The third module is the common room living space plus galley. Recreation and exercise activities are conducted here. This is the big open space, complete with substantial outside views. I put this in the middle, with the command module forward, fitted for docking with the two crew return capsules. The crew dorm / storage module is aft, and docks directly to the stack of common propellant modules. See figure 5 for the general layout.
Fig. 5 – Habitat for 6 for Up To 1 Year, Functions Allocated Among 3 Modules
Effects Upon Overall Mission Design:
There were no effects upon the design of the three unmanned vehicles, because orbital plane changes add to minimum delta-vee capability in such a way that my original estimate was ballpark correct.
There was a payload mass reduction in the manned vehicle such that two propellant tanks could be deleted, reducing the total launch requirement by two Falcon-9-heavy launchers. The overall mission is summarized in figure 6 below.

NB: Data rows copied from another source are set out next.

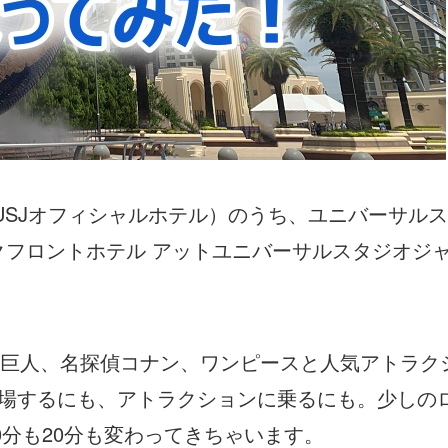
USJオフィシャルホテル）のうち、ユニバーサル
クフロントホテル アットユニバーサルスタジオジ
巨人、名探偵コナン、ワンピースと人気アトラク
入場するにも、アトラクションに乗るにも。少しの
0分も20分も変わってきちゃいます。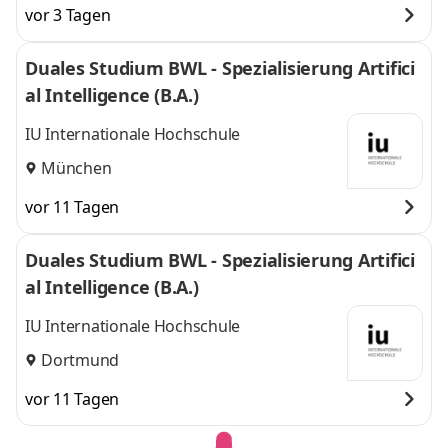
vor 3 Tagen
Duales Studium BWL - Spezialisierung Artifici
al Intelligence (B.A.)
IU Internationale Hochschule
München
vor 11 Tagen
Duales Studium BWL - Spezialisierung Artifici
al Intelligence (B.A.)
IU Internationale Hochschule
Dortmund
vor 11 Tagen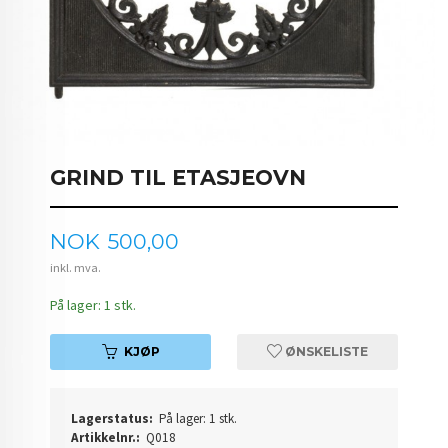
GRIND TIL ETASJEOVN
Pris
NOK
500,00
inkl. mva.
På lager: 1 stk.
KJØP
ØNSKELISTE
Lagerstatus:
På lager: 1 stk.
Artikkelnr.:
Q018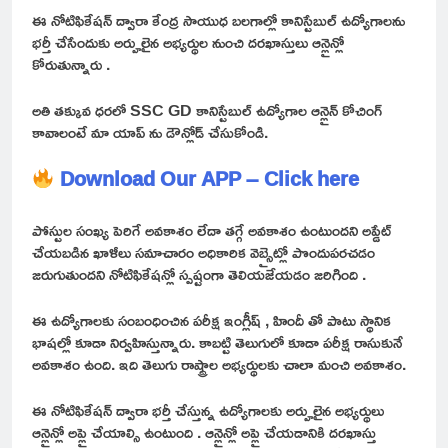
ఈ నోటిఫికేషన్ ద్వారా కేంద్ర సాయుధ బలగాల్లో కానిస్టేబుల్ ఉద్యోగాలను
భర్తీ చేసేందుకు అర్హులైన అభ్యర్థుల నుంచి దరఖాస్తులు ఆన్లైన్లో
కోరుతున్నారు .
అతి తక్కువ ధరలో SSC GD కానిస్టేబుల్ ఉద్యోగాల ఆన్లైన్ కోచింగ్
కావాలంటే మా యాప్ ను డౌన్లోడ్ చేసుకోండి.
Download Our APP – Click here
పోస్టుల సంఖ్య పెరిగే అవకాశం లేదా తగ్గే అవకాశం ఉంటుందని అప్డేట్
చేయబడిన ఖాళీలు సమాచారం అధికారిక వెబ్సైట్లో పొందుపరచడం
జరుగుతుందని నోటిఫికేషన్లో స్పష్టంగా తెలియజేయడం జరిగింది .
ఈ ఉద్యోగాలకు సంబంధించిన పరీక్ష ఇంగ్లీష్ , హిందీ తో పాటు స్థానిక
భాషల్లో కూడా నిర్వహిస్తున్నారు. కాబట్టి తెలుగులో కూడా పరీక్ష రాసుకునే
అవకాశం ఉంది. ఇది తెలుగు రాష్ట్రాల అభ్యర్థులకు చాలా మంచి అవకాశం.
ఈ నోటిఫికేషన్ ద్వారా భర్తీ చేస్తున్న ఉద్యోగాలకు అర్హులైన అభ్యర్థులు
ఆన్లైన్లో అప్లై చేయాల్సి ఉంటుంది . ఆన్లైన్లో అప్లై చేయడానికి దరఖాస్తు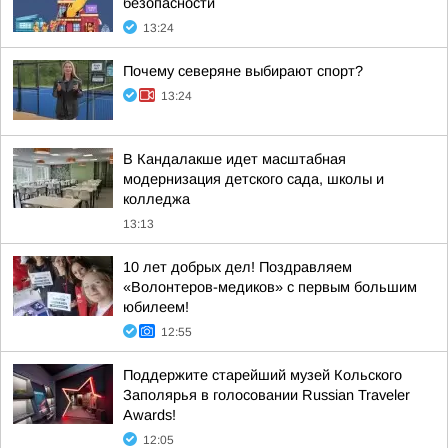
безопасности
13:24
Почему северяне выбирают спорт?
13:24
В Кандалакше идет масштабная
модернизация детского сада, школы и
колледжа
13:13
10 лет добрых дел! Поздравляем
«Волонтеров-медиков» с первым большим
юбилеем!
12:55
Поддержите старейший музей Кольского
Заполярья в голосовании Russian Traveler
Awards!
12:05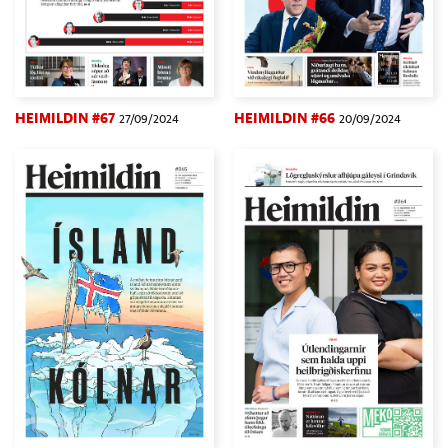
HEIMILDIN #67
HEIMILDIN #66
27/09/2024
20/09/2024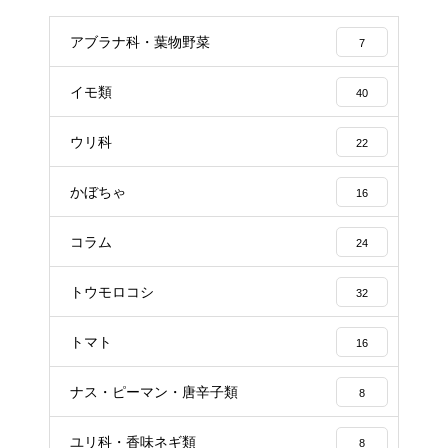
アブラナ科・葉物野菜
7
イモ類
40
ウリ科
22
かぼちゃ
16
コラム
24
トウモロコシ
32
トマト
16
ナス・ピーマン・唐辛子類
8
ユリ科・香味ネギ類
8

Fig. 6 – Mission Characteristics Summary, As Revised
It should be noted that virtually everything about this mission could be launched by Spacex rockets available now or within about 5 years, and that none of these are so-called “heavy-lift” launcher developments. There are only two rocket technologies assumed for the mission that not currently available: the solid core and gas core nuclear thermal rockets. The solid core assumed here is an update to the old NERVA devices tested quite successfully as late as 1973. The gas core is assumed based on projected characteristics of an engine design that had come within about 2 years of first article test, when the entire nuclear rocket project was cancelled about 1972. These things could be rapidly recreated, and the gas core engine finished.
The only other serious technology lack would relate to the survivability of the Dragon and its crew on a very high speed return trip emergency. The average velocity is near 29 km/sec on the 75 day trip. This is well beyond a Hohmann free return from Mars, which would be near 15 km/sec. There would be concerns about both the heat shield, and deceleration gees during reentry. However, intuition suggests both problems are solvable with minimal impact to the basic capsule design.
Total direct launch costs reduce by two Falcon-9-heavy from the original study, down to $7.8 B.
There would be technology development effort costs for bringing solid core nuclear rockets back “on-line” with a very minor update. These should be minimal if a lean, mission-focused contractor can be retained.
There would be significant technology development effort costs for finishing the development of the gas core nuclear rocket. These might be of significant size, even with a lean, mission-focused contractor. This effort will also likely be the pacing programmatic element for overall project schedule.
There would be a vehicle development effort for the single-stage nuclear lander, aside from the solid core nuclear engine that powers it. This effort would very likely cost far less than the solid core nuclear engine effort, and would not pace the overall schedule.
There would be a very minor effort to reconfigure the Dragon for use as a Mars crew return vehicle of a fast-trajectory mission. The issues to resolve are: integration of extra thruster fuel in unpressurized storage, and upgrade of heat shield and entry trajectory for 29 km/sec entry speeds. Spacex itself could most effectively do this, being the manufacturer.
Intuition still suggests that this could be done for around $12-15 B, if lean contractors are retained, pretty much as suggested in the original study. I would hazard a wild guess at 10 years to readiness, paced by the gas core engine effort.